I think we're conflating a few things.

  1. A sample sheet should list the meta data per-sample. For example, the sample name, identifier, sample barcode and so on. For demux tools, it specifies the minimal information needed to identify samples (with a barcode) and name the outputs (sample id)
  2. The read structure and set of FASTQs is per-sequencing run (or per lane for those that have lanes). I suppose one could prepare samples with different read structures and pool them for sequencing, but that's not supported by most demux'ing software, so let's ignore it. I think we do not want to call this a "sample sheet", since it's not about samples, it's about the demultiplexing setup.

I think the nf-core/demultiples documentation is extremely confusing, since this pipeline uses "sample sheet" twice, once for a file to specify each flowcell/experiment/lane, and then again for the actual sample sheet that is in the first CSV/TSV file.

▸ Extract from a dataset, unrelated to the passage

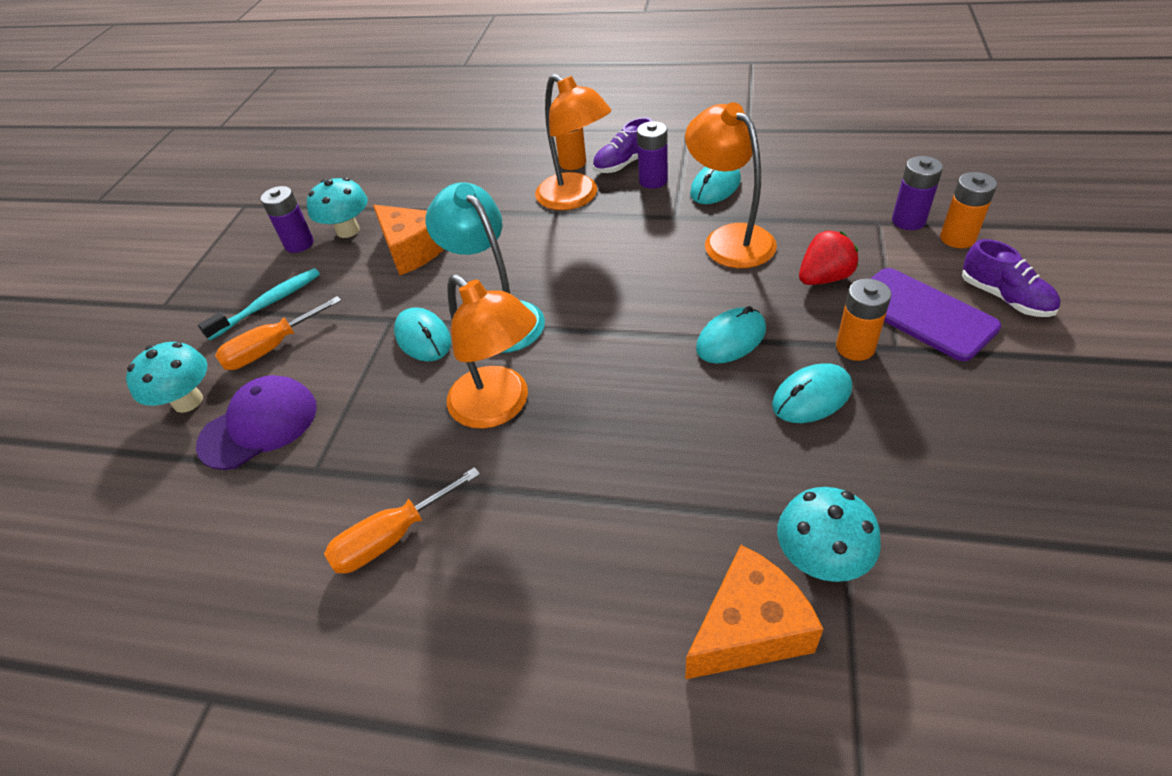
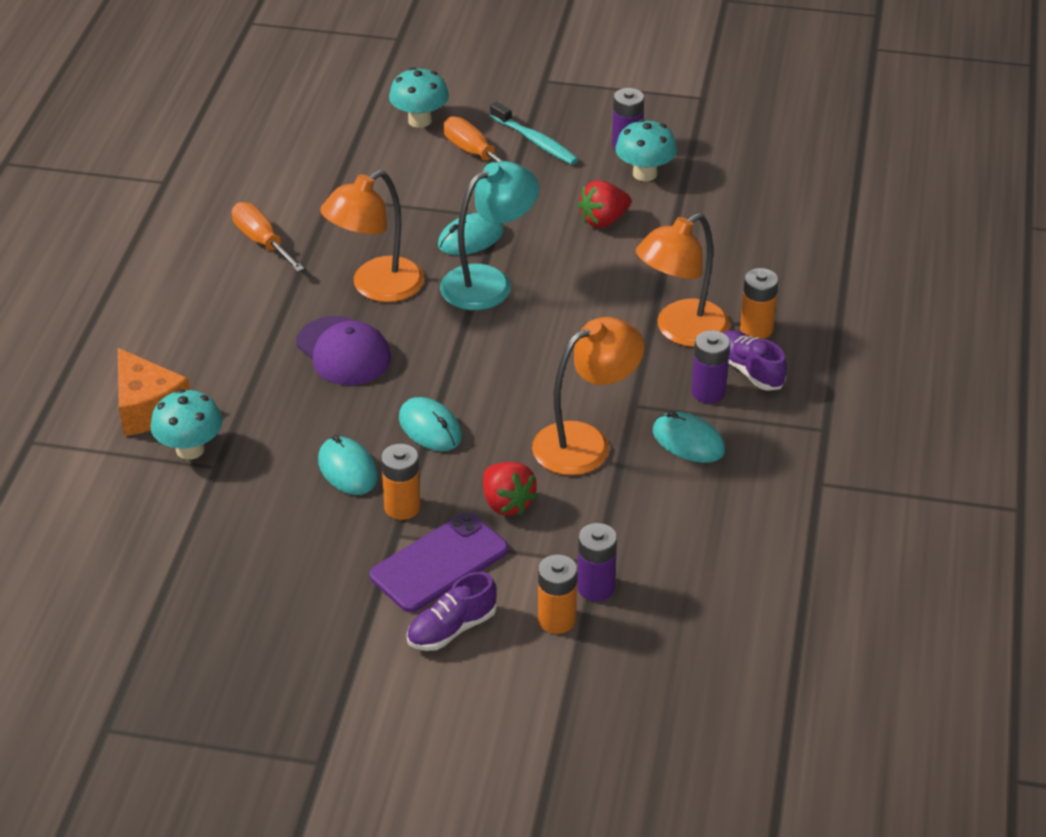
camera: 85 degrees right, 5 degrees down
(259, 425) = (384, 162): purple cap -> purple cap (343, 351)
(413, 250) = (603, 220): orange cheese -> red strawberry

@sam-white04 your option (2) above tries to have both sample information and run information one CSV/TSV. Trying to use (1) to store information about (2) is in my opinion confusing. (1) has N rows (one-per-sample), where as (2) could be a TSV/CSV with one row per sequencing-run (or lane, or set of FASTQs to demux). That's super confusing and error prone.

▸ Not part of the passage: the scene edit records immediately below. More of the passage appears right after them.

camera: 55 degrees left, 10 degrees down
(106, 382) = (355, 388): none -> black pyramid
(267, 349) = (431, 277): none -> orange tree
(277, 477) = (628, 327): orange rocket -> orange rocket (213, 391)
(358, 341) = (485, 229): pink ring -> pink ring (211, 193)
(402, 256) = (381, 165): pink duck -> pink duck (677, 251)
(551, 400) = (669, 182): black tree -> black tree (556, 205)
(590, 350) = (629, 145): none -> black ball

I think the top-level "sample sheet" (I'd rename "demux meta" or "demux setup" or something like that) that contains the per-run/flowcell can have two columns: a. column with space separated FASTQ paths b. column with spaces seperated read structures

I think therefore I am agreeing with @Emiller88's all-one-line option.

I'd be OK with a line per FASTQ, but the first column should not be sample but instead flowcell, and have the same value for each related FASTQ.

nh13 commented 1 year ago

Here's what I am thinking.

sample_sheet.csv (aka "the per-flowcell actual samplesheet", fqtk needs TSV, but that's easily converted from the CSV)

sample_id,barcode
s1,AAGCCCAATAAACCAC
s2,TCTGACTGGCCGAATA
s3,GGGATATAGGCAACGA
s4,CATGTGCGGCGACCCT
s5,TGCGACAGTGACGCTT
s6,TCGCCGTTGCCTAAAC
s7,CTATTTGAAGGAGTCT
s8,AGCAGCCGCAGTAAGG
s9,CACAATACCTCGTCCG
s10,TGTTACCAGACCAAAC
s11,AAGACGTCCTCTTCAA

per_flowcell_manifest.csv (new metadata file)

fastq,read_structure
out_L001_I1_001.fastq.gz,8B
out_L001_I2_001.fastq.gz,8B
out_L001_R1_001.fastq.gz,150T
out_L001_R2_001.fastq.gz,150T

demultiplex_manifest.csv (aka "the full samplesheet", passed into the pipeline)

flowcell,samplesheet,manifest,run_dir,lane
fc1,/path/to/fc1.sample_sample_sheet.csv,/path/to/fc1.per_flowcell_manifest.csv,/path/to/fc1_dir.tar.gz,
fc2,/path/to/fc1.sample_sample_sheet.csv,/path/to/fc2.per_flowcell_manifest.csv,/path/to/fc2_dir.tar.gz,
fc3,/path/to/fc1.sample_sample_sheet.csv,/path/to/fc3.per_flowcell_manifest.csv,/path/to/fc3_dir.tar.gz,
fc4,/path/to/fc1.sample_sample_sheet.csv,/path/to/fc4.per_flowcell_manifest.csv,/path/to/fc4_dir.tar.gz,

The per_flowcell_manifest.csv would specify the name of each FASTQ that is untared, per-flowcell. I suppose we could also provide a regex there too (e.g. .*_L001_I1.*.fastq.gz instead of out_L001_I1_001.fastq.gz).

edmundmiller commented 1 year ago

Made #98 as a follow up

apeltzer commented 3 weeks ago

I think this was addressed quite a while ago and thus could be closed :)